Michael Malone criticized the NBA for now allowing coaches to bring family members onto the campus in Orlando.
"First, I'm going to say something that has nothing to do with your question," he said. "Today is Day 60. All right? The guys that came down here on July 7 -- and there weren't many of us because we were ravaged with COVID -- this is the original crew. This is day No. 60. The reason why I bring that up is because the players have their families here, which they deserve, which is the right thing to do. The referees are allowed to bring one guest, which is great for the referees. The coaches, the coaches are not allowed to bring anybody."
If the Denver Nuggets made it to the NBA Finals, it would be more than 90 days without seeing family for coaches.
"I say, 'Shame on you, NBA,'" said Malone, who is married and has two daughters. "This is crazy. I miss my family. And I think I speak for me, I speak for my coaches and probably all the coaches down here.

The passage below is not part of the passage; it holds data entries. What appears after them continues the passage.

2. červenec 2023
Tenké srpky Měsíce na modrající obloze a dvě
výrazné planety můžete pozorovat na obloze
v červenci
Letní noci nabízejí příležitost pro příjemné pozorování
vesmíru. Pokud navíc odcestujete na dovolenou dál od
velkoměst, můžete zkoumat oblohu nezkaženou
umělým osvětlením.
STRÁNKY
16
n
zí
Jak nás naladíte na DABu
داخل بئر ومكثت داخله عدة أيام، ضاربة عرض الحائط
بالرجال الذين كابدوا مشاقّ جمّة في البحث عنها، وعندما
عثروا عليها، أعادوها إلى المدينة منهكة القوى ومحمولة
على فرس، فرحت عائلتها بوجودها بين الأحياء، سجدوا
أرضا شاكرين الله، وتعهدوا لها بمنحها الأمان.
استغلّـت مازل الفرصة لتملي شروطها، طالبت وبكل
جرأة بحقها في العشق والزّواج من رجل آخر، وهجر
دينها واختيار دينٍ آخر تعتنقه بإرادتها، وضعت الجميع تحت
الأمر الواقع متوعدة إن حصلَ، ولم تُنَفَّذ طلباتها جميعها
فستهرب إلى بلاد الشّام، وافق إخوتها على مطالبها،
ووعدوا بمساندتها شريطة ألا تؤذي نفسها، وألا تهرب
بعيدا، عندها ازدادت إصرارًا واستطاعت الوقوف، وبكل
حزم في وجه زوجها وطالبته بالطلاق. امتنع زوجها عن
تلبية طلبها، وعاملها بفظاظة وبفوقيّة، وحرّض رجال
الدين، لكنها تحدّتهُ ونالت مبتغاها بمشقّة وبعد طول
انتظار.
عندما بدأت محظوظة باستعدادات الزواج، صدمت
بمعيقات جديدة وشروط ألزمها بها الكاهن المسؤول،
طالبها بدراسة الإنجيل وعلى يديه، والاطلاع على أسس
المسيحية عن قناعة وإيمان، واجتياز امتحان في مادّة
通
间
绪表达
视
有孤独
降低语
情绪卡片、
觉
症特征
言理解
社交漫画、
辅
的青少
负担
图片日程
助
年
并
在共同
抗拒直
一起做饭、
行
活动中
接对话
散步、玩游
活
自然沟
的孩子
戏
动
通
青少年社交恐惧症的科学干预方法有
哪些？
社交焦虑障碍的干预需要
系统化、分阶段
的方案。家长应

Sixty days and not having access and being granted the privilege to have my family come here, to me, is criminal in nature, and that shouldn't be at all. So I wanted to get that off my chest."
The NBA responded to Malone's criticism with a statement.
"Due to the highly contagious nature of COVID-19, limiting the number of people on campus was always a top priority," a league spokesperson said in a statement Friday. "We agreed that players could bring in a limited number of family and close relations beginning with the second round of the playoffs.
"No other team or league staff, including coaches and referees, has guests on campus. We are hoping to add additional family members for other participants beginning with the Conference Finals. We are mindful of the incredible hardship these restrictions impose and wish it were not necessary for the health and safety of everyone involved."